Standard & Poor’s downgraded Sky’s credit rating from ‘BBB+’ to ‘BBB’ as it estimated the group would raise a “significant amount of debt to part-find the acquisitions”.
The credit ratings agency expect Sky to post about £7.9bn of debt by the end of the financial year in June 2015.
The outlook for Sky is stable, said Standard & Poor’s, who expect the acquisitions to have a “modestly positive impact on BSkyB’s business risk profile”.
Yesterday British Sky Broadcasting Group PLC announced it had completed the acquisition of a 100 per cent stake in Sky Italia and an 89.71 per cent stake in Sky Deutschland.
Last week credits ratings agency Moody’s also downgraded BSkyB’s rating due to the debt accumulated in the takeover.
Moody’s shifted the company from 'Baa1' to 'Baa2', its second lowest investment grade.

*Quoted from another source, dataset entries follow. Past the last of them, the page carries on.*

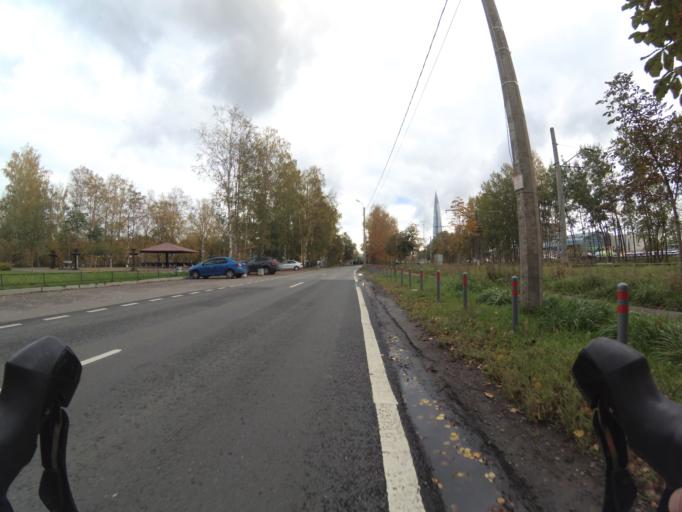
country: RU
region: St.-Petersburg
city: Lakhtinskiy
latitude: 59.9955
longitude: 30.1484
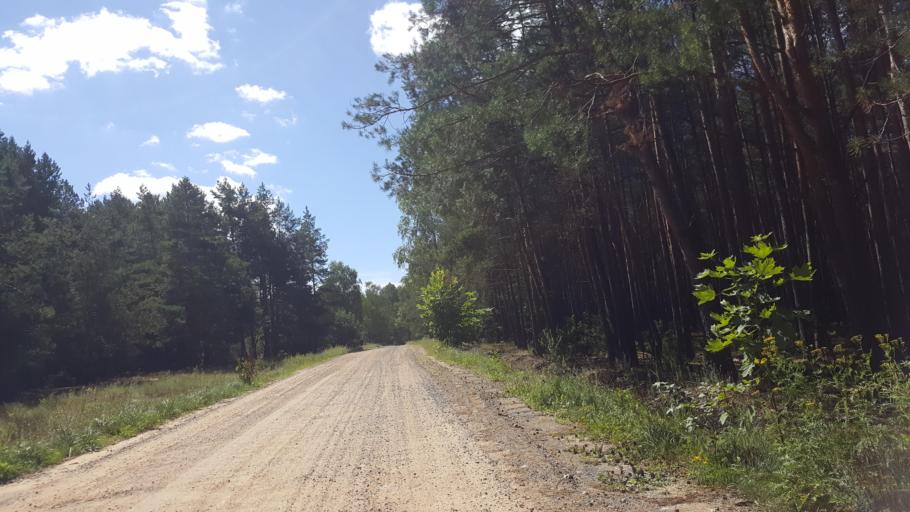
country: BY
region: Brest
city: Zhabinka
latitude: 52.3994
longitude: 24.0894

The company has now dropped “British” and “Broadcasting” from its official name and changed its stock market ticker from BSY to SKY. The new company will be listed in London with chief executive of BSkyB Jeremy Darroch now overseeing operations across the Sky Deutschland and Italia arms.
The international business will serve 20m customers across the UK, Ireland, Italy, Germany and Austria, employing 31,000 staff.